Excerpts from a dataset
*****
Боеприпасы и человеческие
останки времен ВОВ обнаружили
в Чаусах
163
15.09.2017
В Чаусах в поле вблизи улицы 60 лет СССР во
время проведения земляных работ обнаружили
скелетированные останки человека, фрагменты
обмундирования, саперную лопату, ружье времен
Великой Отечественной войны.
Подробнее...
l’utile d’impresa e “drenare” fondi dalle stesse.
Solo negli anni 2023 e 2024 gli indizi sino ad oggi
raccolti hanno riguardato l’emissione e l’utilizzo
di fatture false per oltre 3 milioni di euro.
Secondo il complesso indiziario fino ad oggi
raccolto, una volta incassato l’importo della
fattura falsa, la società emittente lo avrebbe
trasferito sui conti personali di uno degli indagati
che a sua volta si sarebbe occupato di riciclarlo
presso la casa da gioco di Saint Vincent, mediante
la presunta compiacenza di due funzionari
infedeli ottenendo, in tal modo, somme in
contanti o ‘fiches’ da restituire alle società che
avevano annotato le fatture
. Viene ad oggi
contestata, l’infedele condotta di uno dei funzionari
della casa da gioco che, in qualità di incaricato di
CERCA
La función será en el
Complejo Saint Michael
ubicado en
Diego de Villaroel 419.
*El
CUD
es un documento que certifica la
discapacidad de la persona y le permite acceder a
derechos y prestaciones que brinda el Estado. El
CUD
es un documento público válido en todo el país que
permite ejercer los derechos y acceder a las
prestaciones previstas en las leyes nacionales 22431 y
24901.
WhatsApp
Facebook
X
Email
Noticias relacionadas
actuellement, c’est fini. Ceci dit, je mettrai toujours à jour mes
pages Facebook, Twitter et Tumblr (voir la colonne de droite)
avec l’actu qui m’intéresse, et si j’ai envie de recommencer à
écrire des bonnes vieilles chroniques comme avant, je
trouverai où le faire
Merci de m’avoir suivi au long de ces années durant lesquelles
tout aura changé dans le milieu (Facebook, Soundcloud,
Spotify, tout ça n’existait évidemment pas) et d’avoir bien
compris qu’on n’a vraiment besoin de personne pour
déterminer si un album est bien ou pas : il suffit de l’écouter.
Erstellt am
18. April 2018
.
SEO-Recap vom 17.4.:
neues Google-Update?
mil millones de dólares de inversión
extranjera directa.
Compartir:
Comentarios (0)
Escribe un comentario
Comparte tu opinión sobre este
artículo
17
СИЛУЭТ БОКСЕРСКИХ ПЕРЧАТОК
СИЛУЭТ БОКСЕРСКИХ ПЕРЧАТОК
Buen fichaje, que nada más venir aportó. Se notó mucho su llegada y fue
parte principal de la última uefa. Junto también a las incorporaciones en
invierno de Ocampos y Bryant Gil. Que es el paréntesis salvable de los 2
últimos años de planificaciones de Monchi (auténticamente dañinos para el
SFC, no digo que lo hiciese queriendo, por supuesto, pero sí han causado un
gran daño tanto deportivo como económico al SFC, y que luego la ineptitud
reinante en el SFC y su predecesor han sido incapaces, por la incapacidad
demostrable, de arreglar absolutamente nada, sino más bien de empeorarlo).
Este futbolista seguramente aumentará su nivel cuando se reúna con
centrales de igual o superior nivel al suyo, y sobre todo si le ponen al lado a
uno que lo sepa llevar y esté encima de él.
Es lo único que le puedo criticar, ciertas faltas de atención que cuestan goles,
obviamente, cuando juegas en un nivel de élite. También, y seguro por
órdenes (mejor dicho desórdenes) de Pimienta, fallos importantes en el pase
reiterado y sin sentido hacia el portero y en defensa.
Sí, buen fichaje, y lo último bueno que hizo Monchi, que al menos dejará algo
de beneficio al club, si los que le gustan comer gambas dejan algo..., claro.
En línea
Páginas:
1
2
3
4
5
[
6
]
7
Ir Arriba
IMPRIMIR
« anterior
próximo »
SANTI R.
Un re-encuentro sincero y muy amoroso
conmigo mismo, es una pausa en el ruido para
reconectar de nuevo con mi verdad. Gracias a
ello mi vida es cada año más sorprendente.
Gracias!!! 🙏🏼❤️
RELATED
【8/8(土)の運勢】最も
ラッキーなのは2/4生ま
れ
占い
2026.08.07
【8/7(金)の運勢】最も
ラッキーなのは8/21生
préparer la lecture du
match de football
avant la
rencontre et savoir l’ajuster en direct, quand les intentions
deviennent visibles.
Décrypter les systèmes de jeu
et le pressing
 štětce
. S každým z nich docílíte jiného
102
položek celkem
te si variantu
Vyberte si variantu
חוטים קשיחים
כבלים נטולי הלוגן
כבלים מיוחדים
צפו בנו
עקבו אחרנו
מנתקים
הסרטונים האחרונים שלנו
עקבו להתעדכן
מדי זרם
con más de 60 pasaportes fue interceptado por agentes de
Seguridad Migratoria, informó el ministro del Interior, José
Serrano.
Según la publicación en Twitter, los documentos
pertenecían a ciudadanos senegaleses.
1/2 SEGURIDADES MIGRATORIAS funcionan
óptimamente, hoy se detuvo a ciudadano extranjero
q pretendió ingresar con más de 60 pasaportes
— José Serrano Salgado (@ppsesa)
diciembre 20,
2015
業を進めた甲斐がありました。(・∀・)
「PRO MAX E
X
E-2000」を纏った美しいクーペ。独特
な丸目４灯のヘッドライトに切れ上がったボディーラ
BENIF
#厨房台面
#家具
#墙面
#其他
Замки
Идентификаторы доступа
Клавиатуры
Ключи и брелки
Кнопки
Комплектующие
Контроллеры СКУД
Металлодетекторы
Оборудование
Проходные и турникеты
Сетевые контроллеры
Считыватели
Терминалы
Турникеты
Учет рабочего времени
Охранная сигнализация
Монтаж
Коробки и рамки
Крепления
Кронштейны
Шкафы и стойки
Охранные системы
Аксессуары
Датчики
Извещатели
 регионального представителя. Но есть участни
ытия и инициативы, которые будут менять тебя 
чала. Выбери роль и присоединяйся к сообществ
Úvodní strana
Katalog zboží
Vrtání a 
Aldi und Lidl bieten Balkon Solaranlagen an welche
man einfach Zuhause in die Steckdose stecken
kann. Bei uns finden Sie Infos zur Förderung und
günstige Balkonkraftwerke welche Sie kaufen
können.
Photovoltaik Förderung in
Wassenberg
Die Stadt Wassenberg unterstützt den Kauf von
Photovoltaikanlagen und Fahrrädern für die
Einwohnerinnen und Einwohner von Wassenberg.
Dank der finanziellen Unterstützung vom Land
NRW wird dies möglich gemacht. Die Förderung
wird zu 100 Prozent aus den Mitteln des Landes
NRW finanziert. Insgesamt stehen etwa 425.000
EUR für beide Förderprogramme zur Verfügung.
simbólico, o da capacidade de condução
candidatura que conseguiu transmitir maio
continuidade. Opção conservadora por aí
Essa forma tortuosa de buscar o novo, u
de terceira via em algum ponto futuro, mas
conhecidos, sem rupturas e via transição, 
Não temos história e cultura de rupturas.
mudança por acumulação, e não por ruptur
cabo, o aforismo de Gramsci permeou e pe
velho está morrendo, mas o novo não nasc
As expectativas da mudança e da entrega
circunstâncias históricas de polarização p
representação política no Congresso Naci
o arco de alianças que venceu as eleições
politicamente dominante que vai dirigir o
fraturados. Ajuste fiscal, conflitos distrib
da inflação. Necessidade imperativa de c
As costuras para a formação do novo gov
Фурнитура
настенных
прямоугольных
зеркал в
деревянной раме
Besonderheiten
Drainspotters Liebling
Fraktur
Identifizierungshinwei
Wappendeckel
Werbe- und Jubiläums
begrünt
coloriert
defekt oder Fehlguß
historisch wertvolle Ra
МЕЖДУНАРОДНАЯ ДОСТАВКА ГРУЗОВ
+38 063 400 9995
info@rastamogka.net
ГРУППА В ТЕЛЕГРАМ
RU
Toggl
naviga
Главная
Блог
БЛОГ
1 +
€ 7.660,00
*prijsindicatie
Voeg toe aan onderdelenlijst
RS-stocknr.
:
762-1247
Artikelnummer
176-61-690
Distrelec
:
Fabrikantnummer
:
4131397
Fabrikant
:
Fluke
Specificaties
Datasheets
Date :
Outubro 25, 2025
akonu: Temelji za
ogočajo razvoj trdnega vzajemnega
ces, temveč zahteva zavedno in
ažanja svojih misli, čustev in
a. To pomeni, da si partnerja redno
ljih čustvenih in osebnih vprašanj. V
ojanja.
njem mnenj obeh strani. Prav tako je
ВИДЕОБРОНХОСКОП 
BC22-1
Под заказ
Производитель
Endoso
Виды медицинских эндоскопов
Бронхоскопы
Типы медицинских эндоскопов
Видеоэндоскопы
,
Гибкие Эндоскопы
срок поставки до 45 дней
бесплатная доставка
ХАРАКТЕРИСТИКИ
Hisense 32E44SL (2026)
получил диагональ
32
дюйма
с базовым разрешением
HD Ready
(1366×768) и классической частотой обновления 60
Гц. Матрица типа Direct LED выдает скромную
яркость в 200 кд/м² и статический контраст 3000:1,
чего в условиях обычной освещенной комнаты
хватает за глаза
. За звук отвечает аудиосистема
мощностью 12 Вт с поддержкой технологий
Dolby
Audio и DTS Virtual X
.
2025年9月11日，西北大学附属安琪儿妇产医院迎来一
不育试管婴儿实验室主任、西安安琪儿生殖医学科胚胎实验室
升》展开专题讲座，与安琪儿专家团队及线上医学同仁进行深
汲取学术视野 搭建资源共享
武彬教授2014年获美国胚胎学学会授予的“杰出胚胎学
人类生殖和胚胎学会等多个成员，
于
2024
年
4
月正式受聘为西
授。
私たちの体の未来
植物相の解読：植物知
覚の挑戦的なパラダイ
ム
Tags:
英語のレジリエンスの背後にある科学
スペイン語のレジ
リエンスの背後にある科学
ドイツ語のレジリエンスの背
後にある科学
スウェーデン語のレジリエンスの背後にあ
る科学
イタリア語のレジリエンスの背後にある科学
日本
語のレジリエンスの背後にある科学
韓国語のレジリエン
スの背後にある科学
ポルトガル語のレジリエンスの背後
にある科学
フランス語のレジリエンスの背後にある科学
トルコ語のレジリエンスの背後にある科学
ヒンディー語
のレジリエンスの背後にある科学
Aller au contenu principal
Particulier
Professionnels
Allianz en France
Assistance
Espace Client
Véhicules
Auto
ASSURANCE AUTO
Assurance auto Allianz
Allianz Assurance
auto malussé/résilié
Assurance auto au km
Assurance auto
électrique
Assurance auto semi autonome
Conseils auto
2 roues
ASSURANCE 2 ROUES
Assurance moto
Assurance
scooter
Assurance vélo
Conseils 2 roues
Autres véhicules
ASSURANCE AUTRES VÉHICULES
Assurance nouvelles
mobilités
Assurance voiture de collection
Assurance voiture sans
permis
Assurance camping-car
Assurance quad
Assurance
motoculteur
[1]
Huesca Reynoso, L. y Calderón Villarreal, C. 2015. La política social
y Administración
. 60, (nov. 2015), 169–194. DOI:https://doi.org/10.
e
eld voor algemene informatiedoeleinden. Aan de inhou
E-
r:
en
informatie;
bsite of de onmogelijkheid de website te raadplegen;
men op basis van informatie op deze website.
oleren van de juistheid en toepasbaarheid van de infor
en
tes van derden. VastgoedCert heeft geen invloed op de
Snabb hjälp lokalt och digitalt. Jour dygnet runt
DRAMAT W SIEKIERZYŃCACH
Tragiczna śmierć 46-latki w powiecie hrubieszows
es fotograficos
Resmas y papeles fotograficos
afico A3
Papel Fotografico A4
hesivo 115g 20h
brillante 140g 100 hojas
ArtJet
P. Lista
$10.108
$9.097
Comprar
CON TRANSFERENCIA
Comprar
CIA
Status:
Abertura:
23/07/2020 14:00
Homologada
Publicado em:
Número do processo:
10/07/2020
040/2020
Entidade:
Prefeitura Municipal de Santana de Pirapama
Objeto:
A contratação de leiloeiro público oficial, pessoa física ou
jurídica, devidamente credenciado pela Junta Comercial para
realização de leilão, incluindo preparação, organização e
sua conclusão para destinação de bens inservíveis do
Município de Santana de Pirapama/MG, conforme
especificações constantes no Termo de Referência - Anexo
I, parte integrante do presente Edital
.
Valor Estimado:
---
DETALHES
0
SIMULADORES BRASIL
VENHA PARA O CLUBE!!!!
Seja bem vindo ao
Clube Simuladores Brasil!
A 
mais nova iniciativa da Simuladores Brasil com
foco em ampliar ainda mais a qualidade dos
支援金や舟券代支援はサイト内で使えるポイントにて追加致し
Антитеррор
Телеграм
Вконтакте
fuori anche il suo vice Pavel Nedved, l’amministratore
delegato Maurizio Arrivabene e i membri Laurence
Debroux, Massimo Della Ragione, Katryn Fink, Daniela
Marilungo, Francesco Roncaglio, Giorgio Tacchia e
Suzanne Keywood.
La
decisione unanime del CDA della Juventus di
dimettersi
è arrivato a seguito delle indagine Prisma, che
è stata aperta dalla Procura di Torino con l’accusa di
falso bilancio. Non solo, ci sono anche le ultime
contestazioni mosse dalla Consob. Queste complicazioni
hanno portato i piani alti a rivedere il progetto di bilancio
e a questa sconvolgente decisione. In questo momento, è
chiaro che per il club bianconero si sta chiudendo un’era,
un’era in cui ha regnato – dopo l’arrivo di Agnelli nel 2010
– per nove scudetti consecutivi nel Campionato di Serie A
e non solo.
*****
→ **TASK BRIEF**
Beginning at the line above with "neues Google-Update?" and finishing at the line with "gran daño tanto", return each line exactly and return nothing else.

→ **RESPONSE**
neues Google-Update?
mil millones de dólares de inversión
extranjera directa.
Compartir:
Comentarios (0)
Escribe un comentario
Comparte tu opinión sobre este
artículo
17
СИЛУЭТ БОКСЕРСКИХ ПЕРЧАТОК
СИЛУЭТ БОКСЕРСКИХ ПЕРЧАТОК
Buen fichaje, que nada más venir aportó. Se notó mucho su llegada y fue
parte principal de la última uefa. Junto también a las incorporaciones en
invierno de Ocampos y Bryant Gil. Que es el paréntesis salvable de los 2
últimos años de planificaciones de Monchi (auténticamente dañinos para el
SFC, no digo que lo hiciese queriendo, por supuesto, pero sí han causado un
gran daño tanto deportivo como económico al SFC, y que luego la ineptitud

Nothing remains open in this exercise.